Format breakers: unmatched braces, nested JSON, markdown fences, XML-like wrappers.
Unicode weirdness: zero-width characters, RTL text, mixed scripts.
Length extremes: empty input, extremely long input, repeated tokens.
Adversarial RAG chunks: “SOURCES” that contain malicious instructions or fake citations.
Confusing queries: ambiguous questions that should trigger clarification.
Safety edge cases: requests that should be refused or escalated.

When you see a real-world failure, add it to the fuzz corpus. Over time this becomes a powerful regression suite.

Treat fuzz corpus like a security artifact

Don’t let it become a random pile. Tag cases by threat type (injection, parsing, leakage, overload) so you can see coverage.

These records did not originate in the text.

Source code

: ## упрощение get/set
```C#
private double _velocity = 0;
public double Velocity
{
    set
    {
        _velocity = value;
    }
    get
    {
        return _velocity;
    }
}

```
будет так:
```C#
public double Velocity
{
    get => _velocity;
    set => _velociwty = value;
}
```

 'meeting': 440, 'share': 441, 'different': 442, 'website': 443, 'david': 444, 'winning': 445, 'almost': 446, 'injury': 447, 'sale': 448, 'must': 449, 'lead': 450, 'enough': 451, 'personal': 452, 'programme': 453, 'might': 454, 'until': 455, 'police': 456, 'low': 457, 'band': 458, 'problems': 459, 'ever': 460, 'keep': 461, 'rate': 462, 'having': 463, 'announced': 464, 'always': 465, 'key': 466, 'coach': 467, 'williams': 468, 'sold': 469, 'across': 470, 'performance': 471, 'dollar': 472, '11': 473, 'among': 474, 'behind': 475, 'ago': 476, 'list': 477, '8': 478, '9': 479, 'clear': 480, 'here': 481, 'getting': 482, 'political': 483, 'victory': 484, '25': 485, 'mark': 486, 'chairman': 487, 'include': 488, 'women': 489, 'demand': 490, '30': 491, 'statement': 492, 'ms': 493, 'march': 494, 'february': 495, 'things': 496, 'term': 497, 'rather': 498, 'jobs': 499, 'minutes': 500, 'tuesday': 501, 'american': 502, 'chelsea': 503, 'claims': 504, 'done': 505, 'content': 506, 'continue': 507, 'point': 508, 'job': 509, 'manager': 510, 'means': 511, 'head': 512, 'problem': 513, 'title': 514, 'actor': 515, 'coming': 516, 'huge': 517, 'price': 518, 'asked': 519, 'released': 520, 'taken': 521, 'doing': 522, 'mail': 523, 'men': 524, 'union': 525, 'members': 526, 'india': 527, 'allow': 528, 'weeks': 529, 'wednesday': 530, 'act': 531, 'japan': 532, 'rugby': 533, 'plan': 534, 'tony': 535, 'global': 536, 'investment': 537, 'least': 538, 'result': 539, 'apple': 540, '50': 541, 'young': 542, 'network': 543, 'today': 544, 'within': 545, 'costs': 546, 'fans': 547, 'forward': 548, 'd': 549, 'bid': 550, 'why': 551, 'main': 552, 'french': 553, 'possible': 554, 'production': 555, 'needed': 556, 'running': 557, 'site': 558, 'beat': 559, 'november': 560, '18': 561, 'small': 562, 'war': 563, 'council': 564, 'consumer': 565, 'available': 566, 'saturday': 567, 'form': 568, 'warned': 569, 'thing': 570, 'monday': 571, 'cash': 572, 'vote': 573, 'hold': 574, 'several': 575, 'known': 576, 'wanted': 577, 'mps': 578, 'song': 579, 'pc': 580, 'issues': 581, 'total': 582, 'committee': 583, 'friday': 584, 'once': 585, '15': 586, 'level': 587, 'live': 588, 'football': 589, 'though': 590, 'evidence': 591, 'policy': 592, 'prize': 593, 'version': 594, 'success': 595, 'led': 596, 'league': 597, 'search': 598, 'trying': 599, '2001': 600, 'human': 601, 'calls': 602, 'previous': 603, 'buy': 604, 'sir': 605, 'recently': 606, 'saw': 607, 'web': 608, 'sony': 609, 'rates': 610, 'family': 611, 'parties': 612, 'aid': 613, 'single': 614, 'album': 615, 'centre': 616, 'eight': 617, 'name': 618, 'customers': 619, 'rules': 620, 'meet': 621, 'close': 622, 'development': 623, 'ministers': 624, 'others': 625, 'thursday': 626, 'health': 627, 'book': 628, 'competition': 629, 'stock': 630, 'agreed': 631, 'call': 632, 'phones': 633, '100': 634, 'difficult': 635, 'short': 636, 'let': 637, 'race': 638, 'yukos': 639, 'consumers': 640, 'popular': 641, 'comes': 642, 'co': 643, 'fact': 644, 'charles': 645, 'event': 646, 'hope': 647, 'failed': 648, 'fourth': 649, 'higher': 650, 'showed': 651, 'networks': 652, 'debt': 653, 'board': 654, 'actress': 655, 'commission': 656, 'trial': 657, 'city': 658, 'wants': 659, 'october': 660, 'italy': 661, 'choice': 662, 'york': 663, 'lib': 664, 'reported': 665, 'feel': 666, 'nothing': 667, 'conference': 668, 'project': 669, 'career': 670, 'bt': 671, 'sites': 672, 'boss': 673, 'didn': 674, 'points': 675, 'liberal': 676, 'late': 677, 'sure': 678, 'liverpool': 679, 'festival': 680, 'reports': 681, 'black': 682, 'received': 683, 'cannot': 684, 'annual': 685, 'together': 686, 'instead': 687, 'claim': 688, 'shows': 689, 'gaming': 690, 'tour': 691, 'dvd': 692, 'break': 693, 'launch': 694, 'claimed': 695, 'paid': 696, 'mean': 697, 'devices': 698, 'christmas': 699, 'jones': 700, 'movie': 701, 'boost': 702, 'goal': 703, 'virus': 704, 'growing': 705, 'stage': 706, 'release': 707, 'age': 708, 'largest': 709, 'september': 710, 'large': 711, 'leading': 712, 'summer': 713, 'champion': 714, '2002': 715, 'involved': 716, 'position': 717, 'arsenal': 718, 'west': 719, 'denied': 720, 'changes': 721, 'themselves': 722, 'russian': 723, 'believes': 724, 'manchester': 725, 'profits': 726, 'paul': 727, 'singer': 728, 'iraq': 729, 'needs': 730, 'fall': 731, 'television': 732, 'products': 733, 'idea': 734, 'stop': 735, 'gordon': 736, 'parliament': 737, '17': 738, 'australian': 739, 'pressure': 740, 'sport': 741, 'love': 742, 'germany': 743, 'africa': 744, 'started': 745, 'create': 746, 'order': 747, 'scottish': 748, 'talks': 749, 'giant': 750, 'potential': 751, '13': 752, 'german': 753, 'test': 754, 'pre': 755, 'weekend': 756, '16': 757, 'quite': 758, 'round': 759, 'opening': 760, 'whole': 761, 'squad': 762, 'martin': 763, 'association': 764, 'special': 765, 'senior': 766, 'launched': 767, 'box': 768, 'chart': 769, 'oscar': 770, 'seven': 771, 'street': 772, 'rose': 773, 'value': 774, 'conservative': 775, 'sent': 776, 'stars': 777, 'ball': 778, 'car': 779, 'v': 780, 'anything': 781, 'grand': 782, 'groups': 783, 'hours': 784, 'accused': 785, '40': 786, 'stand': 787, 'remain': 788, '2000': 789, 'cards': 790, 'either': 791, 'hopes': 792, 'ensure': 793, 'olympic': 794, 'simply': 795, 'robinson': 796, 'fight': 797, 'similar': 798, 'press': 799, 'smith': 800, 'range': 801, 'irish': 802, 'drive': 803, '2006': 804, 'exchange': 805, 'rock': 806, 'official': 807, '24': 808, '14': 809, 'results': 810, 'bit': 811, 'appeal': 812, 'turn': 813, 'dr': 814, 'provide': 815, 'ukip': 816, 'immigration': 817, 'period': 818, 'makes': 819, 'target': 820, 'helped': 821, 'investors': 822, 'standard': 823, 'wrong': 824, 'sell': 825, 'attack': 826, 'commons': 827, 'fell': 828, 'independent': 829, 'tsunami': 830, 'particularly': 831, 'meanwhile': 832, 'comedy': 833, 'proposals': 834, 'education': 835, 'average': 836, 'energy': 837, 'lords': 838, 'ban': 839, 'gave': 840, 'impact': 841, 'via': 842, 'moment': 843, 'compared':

Your fuzz tests should assert safety and stability properties:

No crashes: system does not throw unhandled exceptions.
No leaks: outputs and logs do not contain secrets or restricted content.
Contract adherence: outputs are validated or safely rejected.
Budget adherence: timeouts, max retries, and context caps are enforced.
Proper routing: refused/restricted/not_found/needs_clarification states are triggered appropriately.

Start with deterministic layers: validators, parsers, prompt builders.
Add a small fuzz corpus: 25–100 cases.
Run in CI: quick and bounded.
When a bug occurs: reduce to a minimal failing case and add it to the corpus.
Periodically expand: new injection patterns and new “weird” formats.

If you fuzz the live model output, make it a separate job (slower, flaky, and expensive). Keep your core fuzz suite deterministic.